Ce qui m’intéresserait d’abord, c’est de les écouter. Que disent-ils de leur propre amour, de leur acte conjugal ? Quel sens lui donnent-ils ? Paul VI a écouté des couples et consulté des scientifiques. Il est arrivé à formuler ce que ses prédécesseurs pressentaient sur la dignité objective de l’acte conjugal, et je comprends que beaucoup de couples n’arrivent pas à l’entendre. Je crois que l’Église continue d’aider pastoralement chacun à grandir dans une meilleure compréhension de cet enjeu.

Mais son langage, perçu d’abord en termes d’interdiction, est-il audible ?

L’Église n’interdit rien à personne. Quand on éclaire le trottoir, on n’oblige pas à marcher dessus ! (1)Donner de la lumière, ce n’est pas obliger à vivre d’une certaine manière. Quand l’Église prononce une négation, c’est parce qu’elle voit un point d’ombre qui ne rejoint pas toute la beauté de l’humain. Elle parle de façon prophétique en indiquant dans l’humain un au-delà de l’homme. Elle montre le chemin de la sainteté, c’est-à-dire de la pleine humanité. La contraception artificielle correspond de fait à un acte qui, objectivement, ne correspond pas à la vraie dignité des époux.

Reste que ce langage passe mal

Dans Humanæ vitæ, Paul VI introduit un vocabulaire nouveau : celui de la « signification ». Il ne dit pas que le lien entre procréation et union doive toujours, si je peux dire, fonctionner. Il souligne le lien indissoluble entre ces deux significations de l’acte conjugal. Celui-ci porte en lui-même une double richesse. Il signifie objectivement la grandeur de l’amour entre deux personnes de sexe différent – d’ailleurs quand l’acte conjugal est vécu sans amour, il ne peut rien signifier. Tout aussi objectivement, il signifie aux époux qui s’aiment en vérité, que leur don de soi mutuel contient, en lui-même, une offrande à un autre, à un au-delà d’eux-mêmes. C’est précisément cela que l’Église a vu. Elle doit sans aucun doute continuer à chercher les langages les plus adéquats pour se faire comprendre.

Faut-il pour cela une nouvelle encyclique ?

Je ne le crois pas. Les catéchèses de Jean-Paul II tracent un chemin. Progressons dans l’explication en nous mettant à l’écoute des couples, de leurs joies et de leurs souffrances, et des scientifiques pour trouver une meilleure manière de dire cette grandeur inouïe de l’amour entre l’homme et la femme dont toute la signification est dévoilée dans l’acte conjugal. D’un point de vue psychologique, la rencontre sexuelle dans la joie et le plaisir éprouvés laisse percevoir aux époux qui s’aiment vraiment qu’ils sont dépassés, qu’il y a un au-delà de leur amour : l’ouverture à la vie.
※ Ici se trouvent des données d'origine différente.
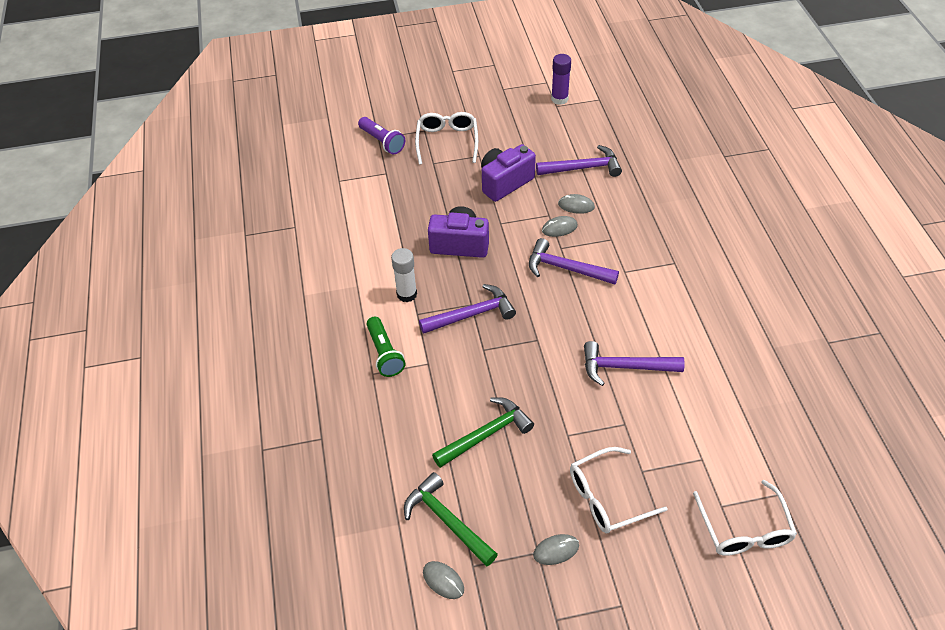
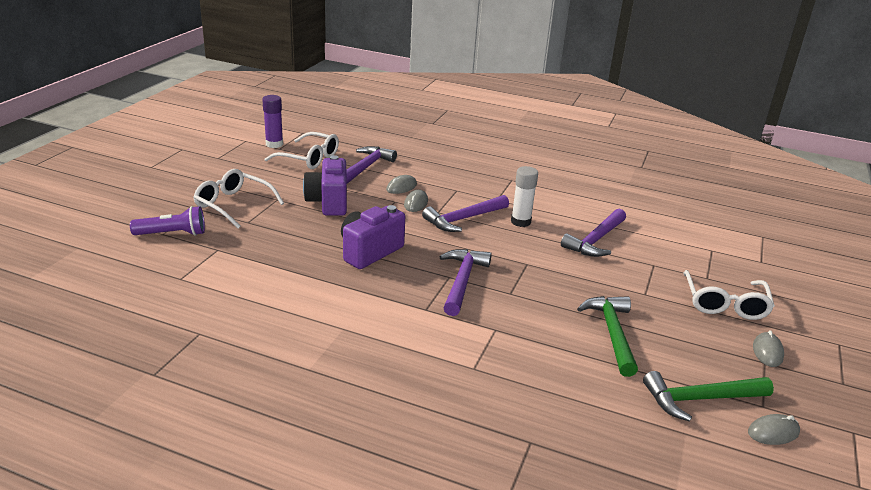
camera: 60 degrees left, 20 degrees down
green flashlight [366,317,405,377] -> none
white glue stick [391,248,417,302] -> white glue stick moved to [511,166,538,227]
white glasses [693,480,797,556] -> white glasses moved to [264,132,339,169]

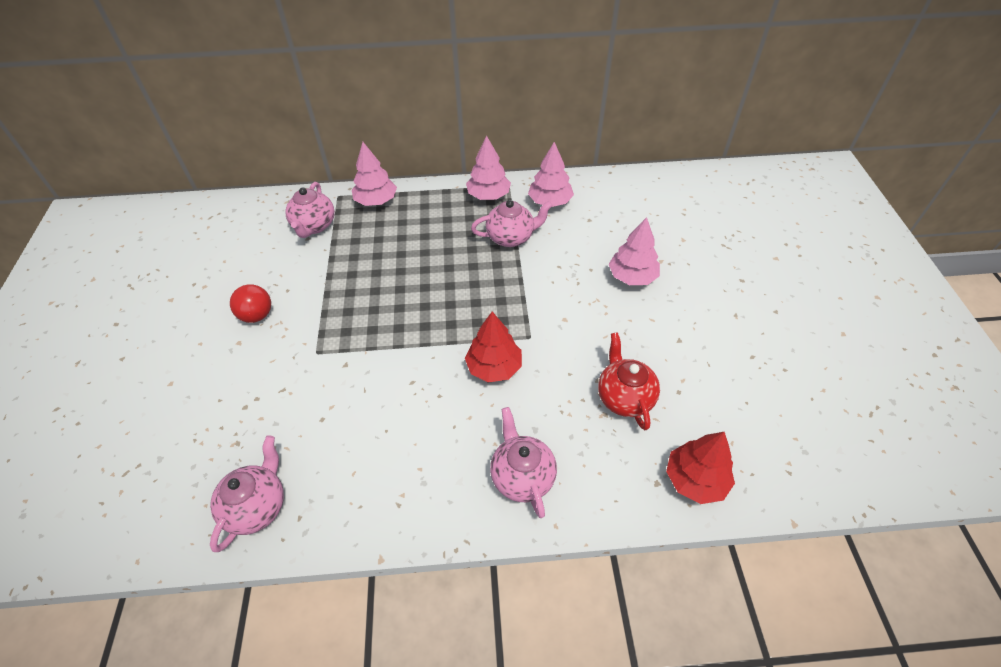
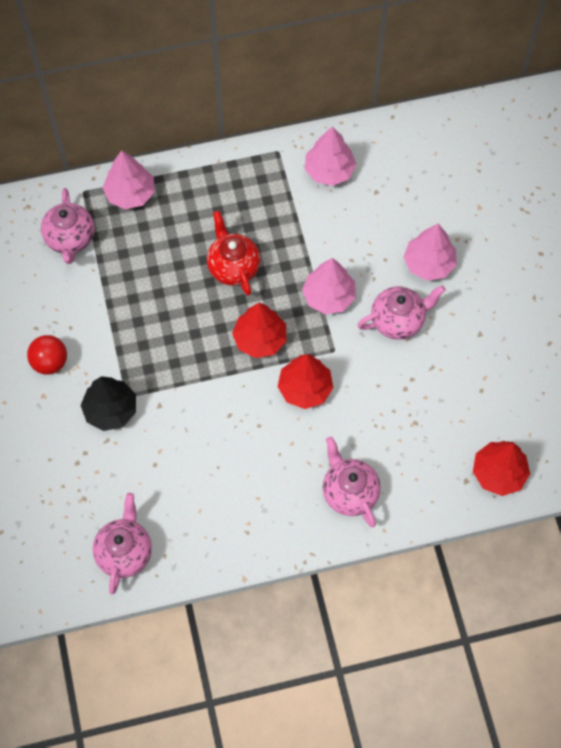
camera: 10 degrees left, 15 degrees up
pink tree [466,136,511,200] -> pink tree moved to [302,258,356,314]
pink teapot [471,200,553,247] -> pink teapot moved to [357,285,446,340]
red teapot [598,332,660,430] -> red teapot moved to [207,211,260,296]
none -> black tree [81,376,136,431]
none -> red tree [232,303,286,358]

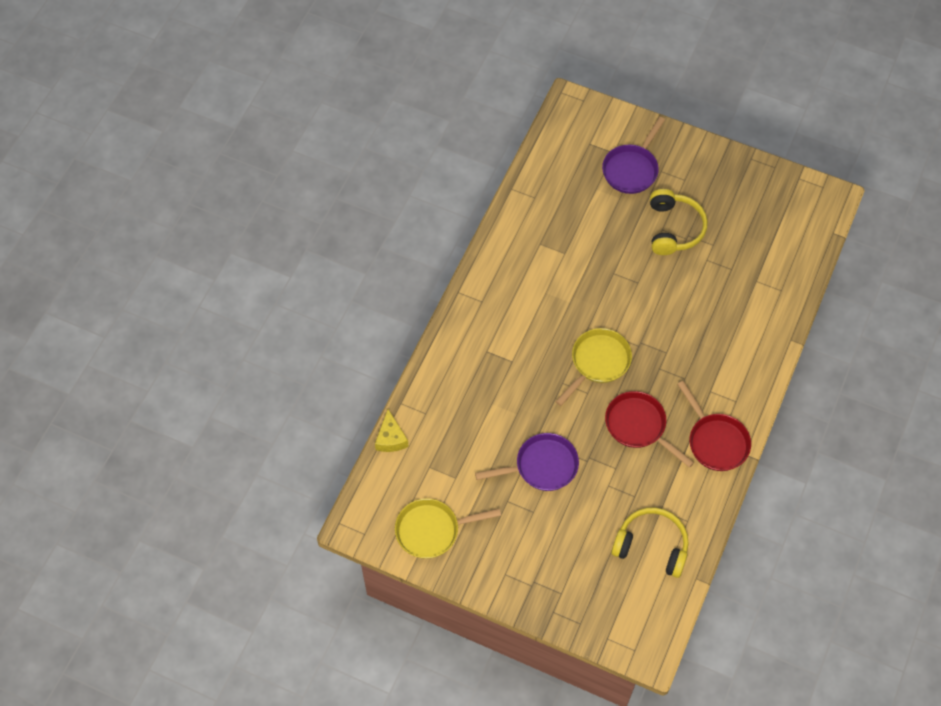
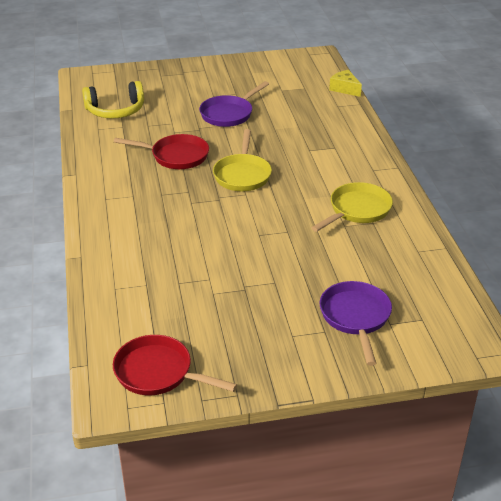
camera: 145 degrees right, 25 degrees down
yellow pan [395,498,501,559] -> yellow pan moved to [311,182,393,232]
yellow headphones [650,189,708,255] -> none
red pan [677,381,751,471] -> red pan moved to [113,335,237,395]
En mai dernier, Benoît XVI soulignait l’« actualité » d’Humanæ vitæ, « à la lumière des nouvelles découvertes scientifiques » : pour vous qui réfléchissez avec les évêques de France sur les questions bioéthiques, cette encyclique constitue-t-elle un premier jalon ?
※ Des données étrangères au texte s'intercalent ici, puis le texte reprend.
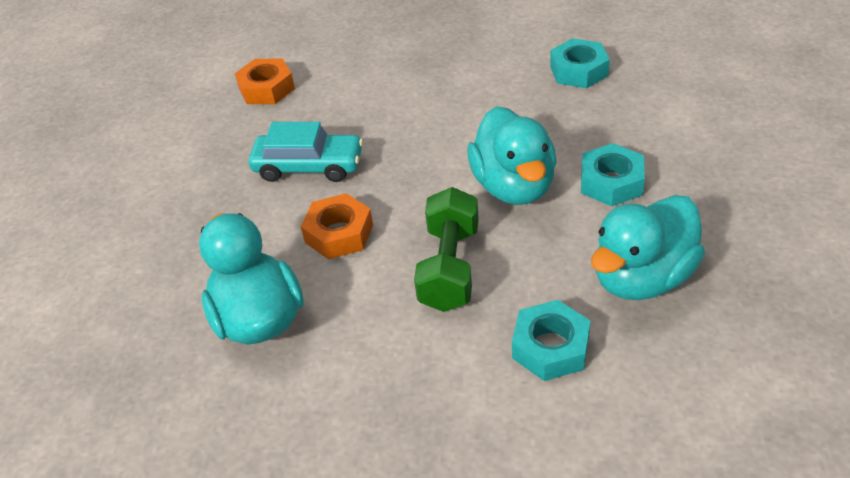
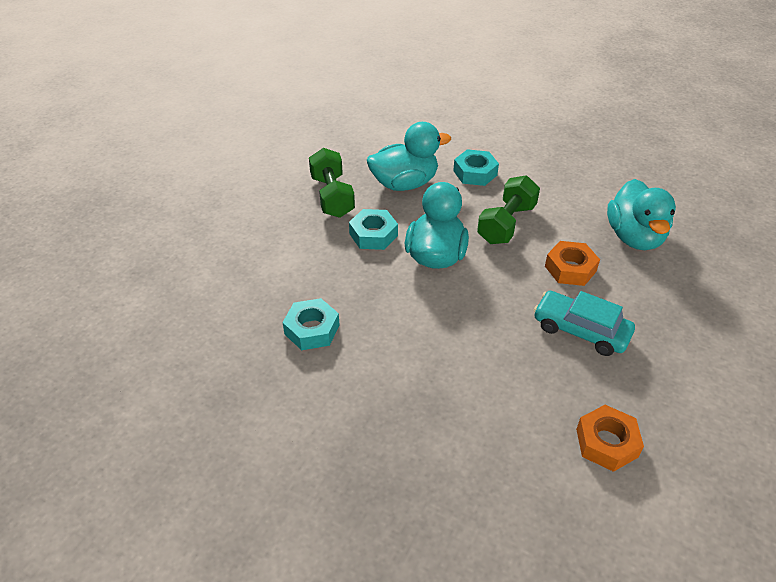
camera: 160 degrees left, 0 degrees up
none -> green dumbbell [309,148,355,218]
Oui. La rencontre conjugale entre l’homme et la femme qui participent au projet de Dieu en engendrant une nouvelle vie est d’une originalité tout à fait spécifique. Elle demeure un point focal de la réflexion. Nombre de questions en bioéthique nous ramènent à ce centre de l’existence humaine. Or, ce centre est désormais éclaté et chaque élément épars est incapable à lui seul de livrer sa vraie signification. Le problème des différents acteurs en bioéthique, c’est la diffraction des savoirs, chacun ayant tendance à se suffire à lui-même. Comment susciter des lieux où nous pouvons échanger ensemble pour appréhender ce centre et mieux comprendre les souffrances particulières ?

Recueilli par Nicolas SENEZE

(1 : Cette réponse a inspiré un article très fort de Jean Madiran dans Présent du 29 juillet 2008.